Yapılacak alıştırmalar ::
A – Trakya kitabeleri üzerine olan alıntıya göre aşağıdaki (i), (ii) ve (iii) ifadelerinin metinle uyuşup uyuşmadığını belirtin. Her biri için evet ya da hayır deyin ve kararı belirleyen sözleri metinden aynen alıntılayın.
(i) Yazar, İstanbul müzesinde toplanan kitabeli malzemeye kitapta yer vermiştir.
(ii) Çanakkale Müzesinde toplanan Troas bölgesi eserleri de kitapta yer almaktadır.
(iii) Kitapta s. 59'da ele alınan stelin iki fotoğrafı bulunmaktadır.
B – Satırların başından "το οποίο ενημέρωσε" ifadesini içeren satıra kadar uzanan bölümü, iki ucu da dahil olmak üzere, "EN SAVOIR PLUS" yerine "LIRE LA SUITE" koyarak değiştirin ve geri kalan her şeyi olduğu gibi bırakın. Yalnızca bu bölümü verin ve resimleri yanıta almayın.

Verilen alıntı ::
—————
Sayın yazar Trakya kitabelerini bir sistem içinde ele alarak yayınlıyacağı yerde herhangi bir konuya yeterince hâkim olmayan kimselerde görüldüğü üzer eline geçen her türlü malzemeyi kitabına koyma yoluna gitmiştir. Bu nedenle gezilerinde rastladığı eserler yanında Edirne, Tekirdağ, Çanakkale müzelerindeki eserlerin hemen hemen tamamını kitabına koymuştur. Bu yol ile Çanakkale Müzesinde toplanan Troas bölgesinden yani bu ilin Anadolu yakasından gelen eserler de kitaba girmiştir. Buna karşılık bir Trakya şehri olan İstanbul’da, müzede toplanan kitabeli malzemeden kitapta söz edilmemiştir. Buna neden olarak yazar “İstanbul Müzesinde kendisine çalışma fırsatı verilmediğini” ileri sürmektedir (s. XVII). Böyle bir iddia yerinde olmasa gerektir. Bu malzemeyi ihmal etmesinin esas nedeni yazarın, yayınlanmış muntazam katalogları, özel epigrafi ve uzun bir geleneği olan bu müzedeki eserleri, Edirne, Tekirdağ, Çanakkale gibi küçük müzelerde yapmış olduğu gibi programsız bir şekilde kitabına koymasına müsaade edilmiyeceğini düşünmesi olmalıdır. Buna rağmen s. 59 da İstanbul’da bulunan ve yayınlanan[2] bir stelden uzun uzun söz edilmekte kitaba stelin üç ayrı fotoğrafı konmuş bulunmaktadır. Birincisinde stelin fotoğrafı, ikincisinde yazarın steli incelemesi sahnesi, üçüncü fotoğrafta ise hiç gereği olmadığı halde ıstampajı görülmektedir. Bu stele böyle fazla yer verilerek ilk yayında alfa harfinin omikron olarak kopye edilmiş olması eleştirilmektedir. Oysa İstanbul mezar stelleri üzerindeki yayın hakkında, 1964 den 1970 e kadar yabancı ilim adamlarınca bir çok eleştiriler yapılmış[3], yayınlanan bu stellerden başka sonuçlar da çıkarılmıştır[4]. Yazarın bu yayınlardan haberdar olmadığı görülüyor. Ayni şekilde 1969 da yayınlanan bir grup kitabeli ve İstanbul menşeli stelin yayınından[5] da yazar habersiz görünüyor. S. 52-54 de yayınlanan Büyükçekmecede bulunan 1 no.lu kitabe ile hiç bir ilgisi olmadığı halde Mendel no. 991 ve 1004 deki steiler mukayese malzemesii olarak gösterilmektedir. Fakat aralarındaki ilişkiyi anlamak olanaksızdır.
—————
(Saklanan veri kayıtları)
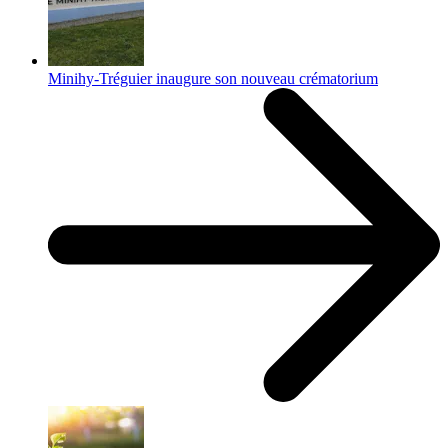
Minihy-Tréguier inaugure son nouveau crématorium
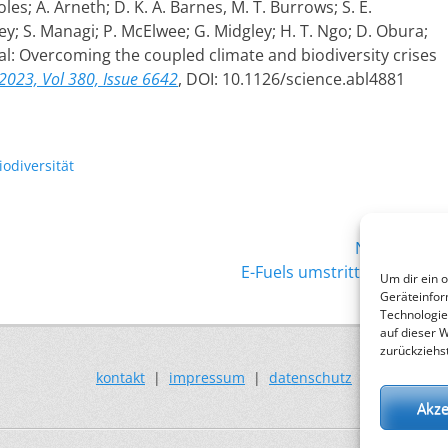
oles; A. Arneth; D. K. A. Barnes, M. T. Burrows; S. E.
ey; S. Managi; P. McElwee; G. Midgley; H. T. Ngo; D. Obura;
 Val: Overcoming the coupled climate and biodiversity crises
2023, Vol 380, Issue 6642
, DOI: 10.1126/science.abl4881
lagworte
iodiversität
Nächster →
Nächster
E-Fuels umstrittene Option
Um dir ein 
Beitrag:
Geräteinfor
Technologie
auf dieser 
zurückziehs
kontakt
|
impressum
|
datenschutz
Akze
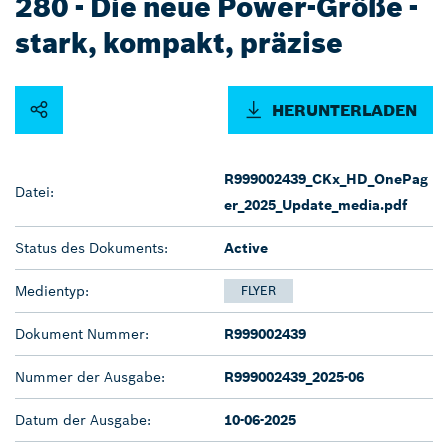
280 - Die neue Power-Größe -
stark, kompakt, präzise
HERUNTERLADEN
R999002439_CKx_HD_OnePag
Datei:
er_2025_Update_media.pdf
Status des Dokuments:
Active
Medientyp:
FLYER
Dokument Nummer:
R999002439
Nummer der Ausgabe:
R999002439_2025-06
Datum der Ausgabe:
10-06-2025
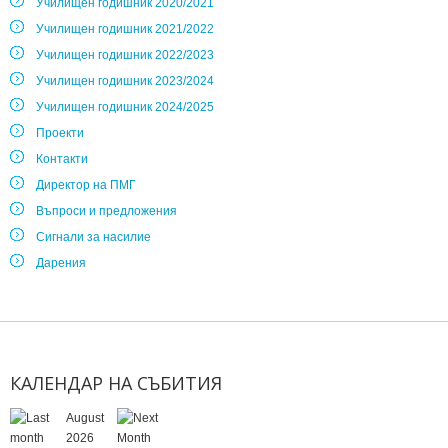
Училищен годишник 2020/2021
Училищен годишник 2021/2022
Училищен годишник 2022/2023
Училищен годишник 2023/2024
Училищен годишник 2024/2025
Проекти
Контакти
Директор на ПМГ
Въпроси и предложения
Сигнали за насилие
Дарения
КАЛЕНДАР
НА
СЪБИТИЯ
August
2026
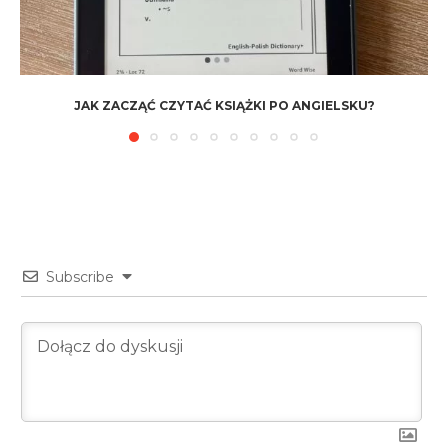
JAK ZACZĄĆ CZYTAĆ KSIĄŻKI PO ANGIELSKU?
Subscribe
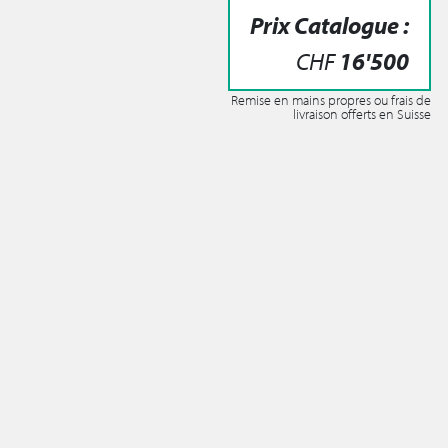
Prix Catalogue :
CHF
16'500
Remise en mains propres ou frais de
livraison offerts en Suisse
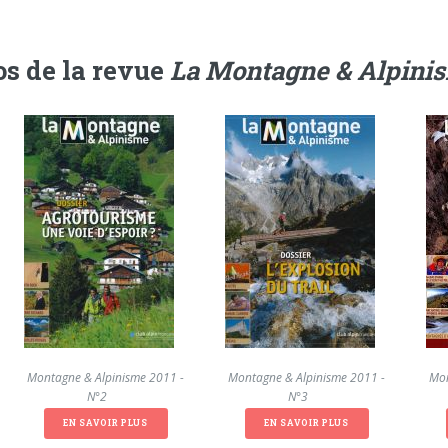
s de la revue
La Montagne & Alpini
La Montagne & Alpinisme 2011 -
La Montagne & Alpinisme 2011 -
La Mon
N°2
N°3
EN SAVOIR PLUS
EN SAVOIR PLUS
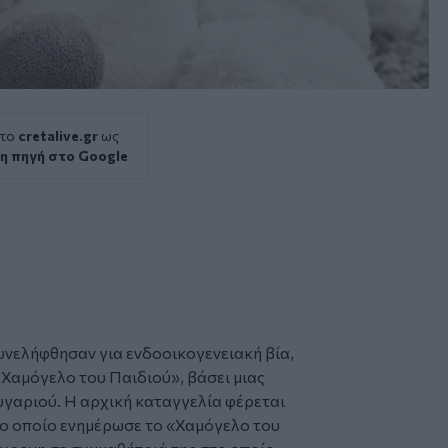
 το
cretalive.gr
ως
η πηγή στο Google
συνελήφθησαν για
ενδοοικογενειακή βία
,
«Χαμόγελο του Παιδιού», βάσει μιας
υγαριού. Η αρχική καταγγελία φέρεται
 το οποίο ενημέρωσε το «Χαμόγελο του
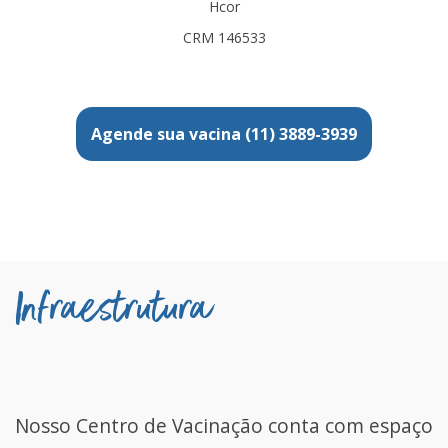
Hcor
CRM 146533
Agende sua vacina (11) 3889-3939
Infraestrutura
Nosso Centro de Vacinação conta com espaço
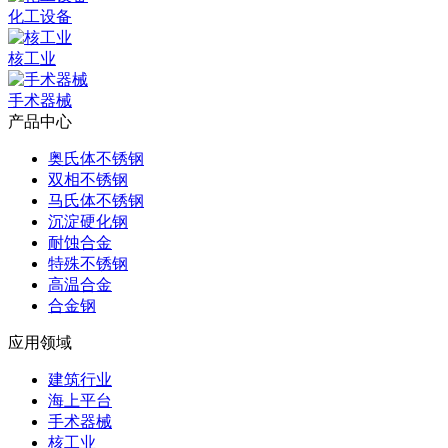
化工设备
核工业
手术器械
产品中心
奥氏体不锈钢
双相不锈钢
马氏体不锈钢
沉淀硬化钢
耐蚀合金
特殊不锈钢
高温合金
合金钢
应用领域
建筑行业
海上平台
手术器械
核工业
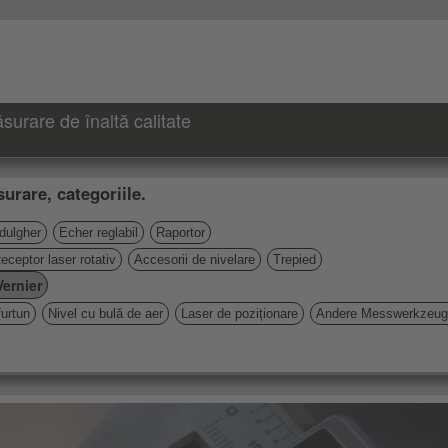
urare de înaltă calitate
urare, categoriile.
 dulgher
Echer reglabil
Raportor
eceptor laser rotativ
Accesorii de nivelare
Trepied
Vernier
furtun
Nivel cu bulă de aer
Laser de poziționare
Andere Messwerkzeu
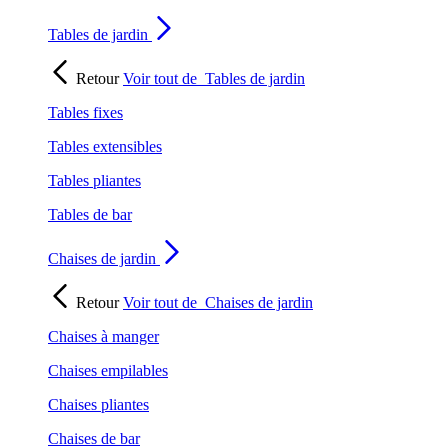
Tables de jardin
Retour
Voir tout de
Tables de jardin
Tables fixes
Tables extensibles
Tables pliantes
Tables de bar
Chaises de jardin
Retour
Voir tout de
Chaises de jardin
Chaises à manger
Chaises empilables
Chaises pliantes
Chaises de bar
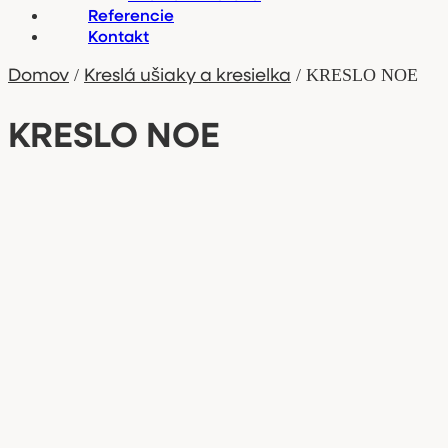
Referencie
Kontakt
Domov
Kreslá ušiaky a kresielka
/
/ KRESLO NOE
KRESLO NOE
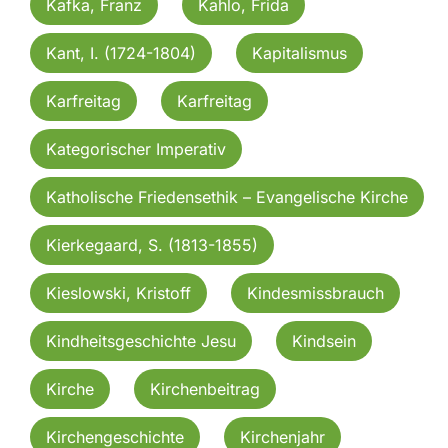
Kafka, Franz
Kahlo, Frida
Kant, I. (1724-1804)
Kapitalismus
Karfreitag
Karfreitag
Kategorischer Imperativ
Katholische Friedensethik – Evangelische Kirche
Kierkegaard, S. (1813-1855)
Kieslowski, Kristoff
Kindesmissbrauch
Kindheitsgeschichte Jesu
Kindsein
Kirche
Kirchenbeitrag
Kirchengeschichte
Kirchenjahr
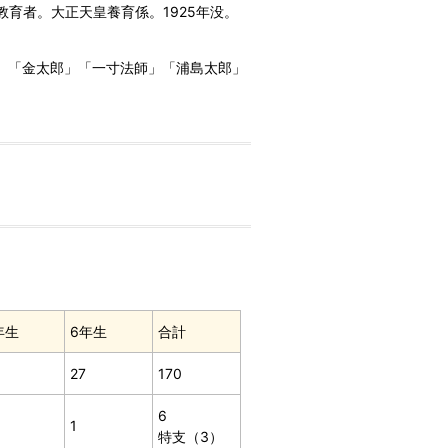
教育者。大正天皇養育係。1925年没。
爺」「金太郎」「一寸法師」「浦島太郎」
年生
6年生
合計
27
170
6
1
特支（3）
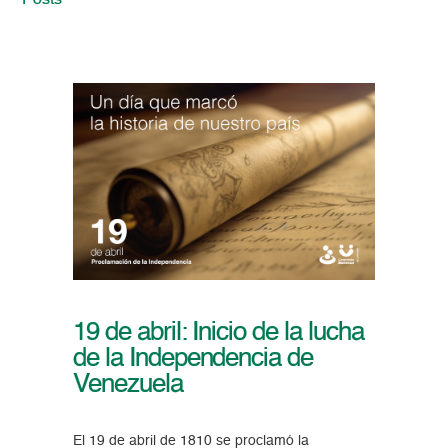
Posts
19 de abril: Inicio de la lucha
de la Independencia de
Venezuela
El 19 de abril de 1810 se proclamó la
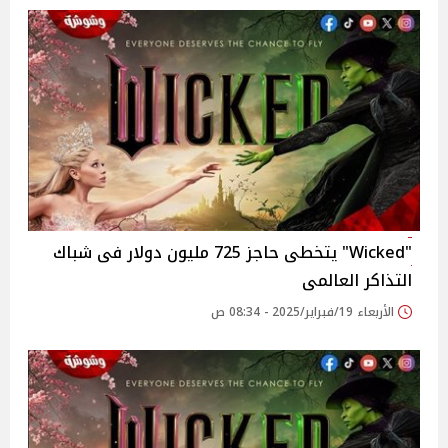
"Wicked" يتخطى حاجز 725 مليون دولار فى شباك
التذاكر العالمى
الأربعاء 19/فبراير/2025 - 08:34 ص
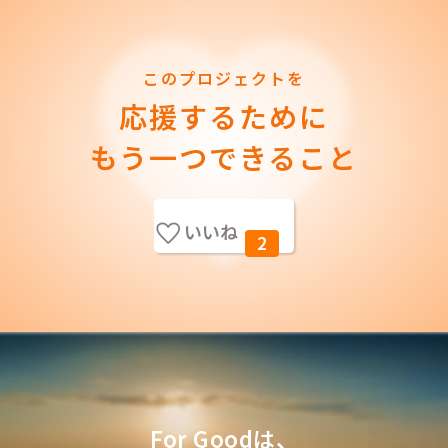
このプロジェクトを
応援するために
もう一つできること
いいね
2
For Goodは、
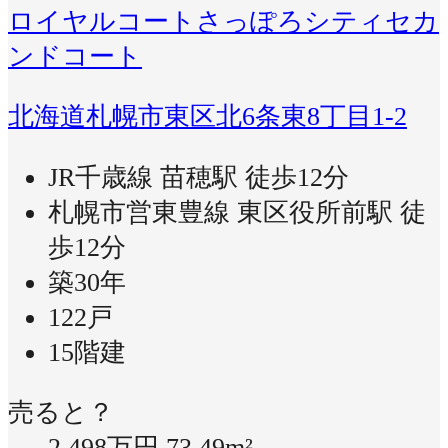
ロイヤルコートさっぽろシティセカ
ンドコート
北海道札幌市東区北6条東8丁目1-2
JR千歳線 苗穂駅 徒歩12分
札幌市営東豊線 東区役所前駅 徒
歩12分
築30年
122戸
15階建
売ると？
2,498万円
73.49m²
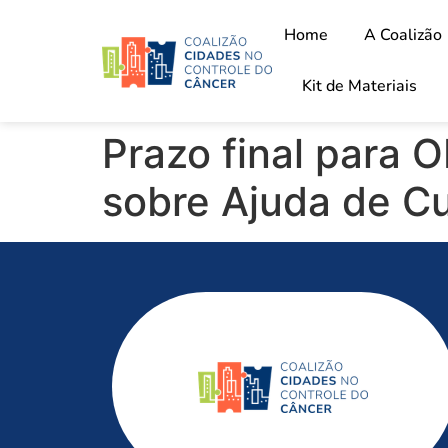
Home
A Coalizão
Kit de Materiais
Prazo final para 
sobre Ajuda de C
—————
Görev sonuçları ::
A –
(i) Hayır: "Buna karşılık bir Trakya şehri olan İstanbul’da, müzede toplanan kitabeli malzemeden kitapta söz edilmemiştir."
(ii) Evet: "Bu yol ile Çanakkale Müzesinde toplanan Troas bölgesinden yani bu ilin Anadolu yakasından gelen eserler de kitaba girmiştir."
(iii) Hayır: "kitaba stelin üç ayrı fotoğrafı konmuş bulunmaktadır"

B –
Minihy-Tréguier inaugure son nouveau crématorium
oles; A. Arneth; D. K. A. Barnes, M. T. Burrows; S. E.
ey; S. Managi; P. McElwee; G. Midgley; H. T. Ngo; D. Obura;
 Val: Overcoming the coupled climate and biodiversity crises
2023, Vol 380, Issue 6642
, DOI: 10.1126/science.abl4881
lagworte
iodiversität
Nächster →
Nächster
E-Fuels umstrittene Option
Um dir ein 
Beitrag:
Geräteinfor
Technologie
auf dieser 
zurückziehs
kontakt
|
impressum
|
datenschutz
Akze
280 - Die neue Power-Größe -
stark, kompakt, präzise
HERUNTERLADEN
R999002439_CKx_HD_OnePag
Datei:
er_2025_Update_media.pdf
Status des Dokuments:
Active
Medientyp:
FLYER
Dokument Nummer:
R999002439
Nummer der Ausgabe:
R999002439_2025-06
Datum der Ausgabe:
10-06-2025
Училищен годишник 2020/2021
Училищен годишник 2021/2022
Училищен годишник 2022/2023
Училищен годишник 2023/2024
Училищен годишник 2024/2025
Проекти
Контакти
Директор на ПМГ
Въпроси и предложения
Сигнали за насилие
Дарения
КАЛЕНДАР
НА
СЪБИТИЯ
August
2026
JAK ZACZĄĆ CZYTAĆ KSIĄŻKI PO ANGIELSKU?
Subscribe
Prix Catalogue :
CHF
16'500
Remise en mains propres ou frais de
livraison offerts en Suisse
s de la revue
La Montagne & Alpini
La Montagne & Alpinisme 2011 -
La Montagne & Alpinisme 2011 -
La Mon
N°2
N°3
LIRE LA SUITE
LIRE LA SUITE
 το
cretalive.gr
ως
η πηγή στο Google
συνελήφθησαν για
ενδοοικογενειακή βία
,
«Χαμόγελο του Παιδιού», βάσει μιας
υγαριού. Η αρχική καταγγελία φέρεται
 το οποίο ενημέρωσε το «Χαμόγελο του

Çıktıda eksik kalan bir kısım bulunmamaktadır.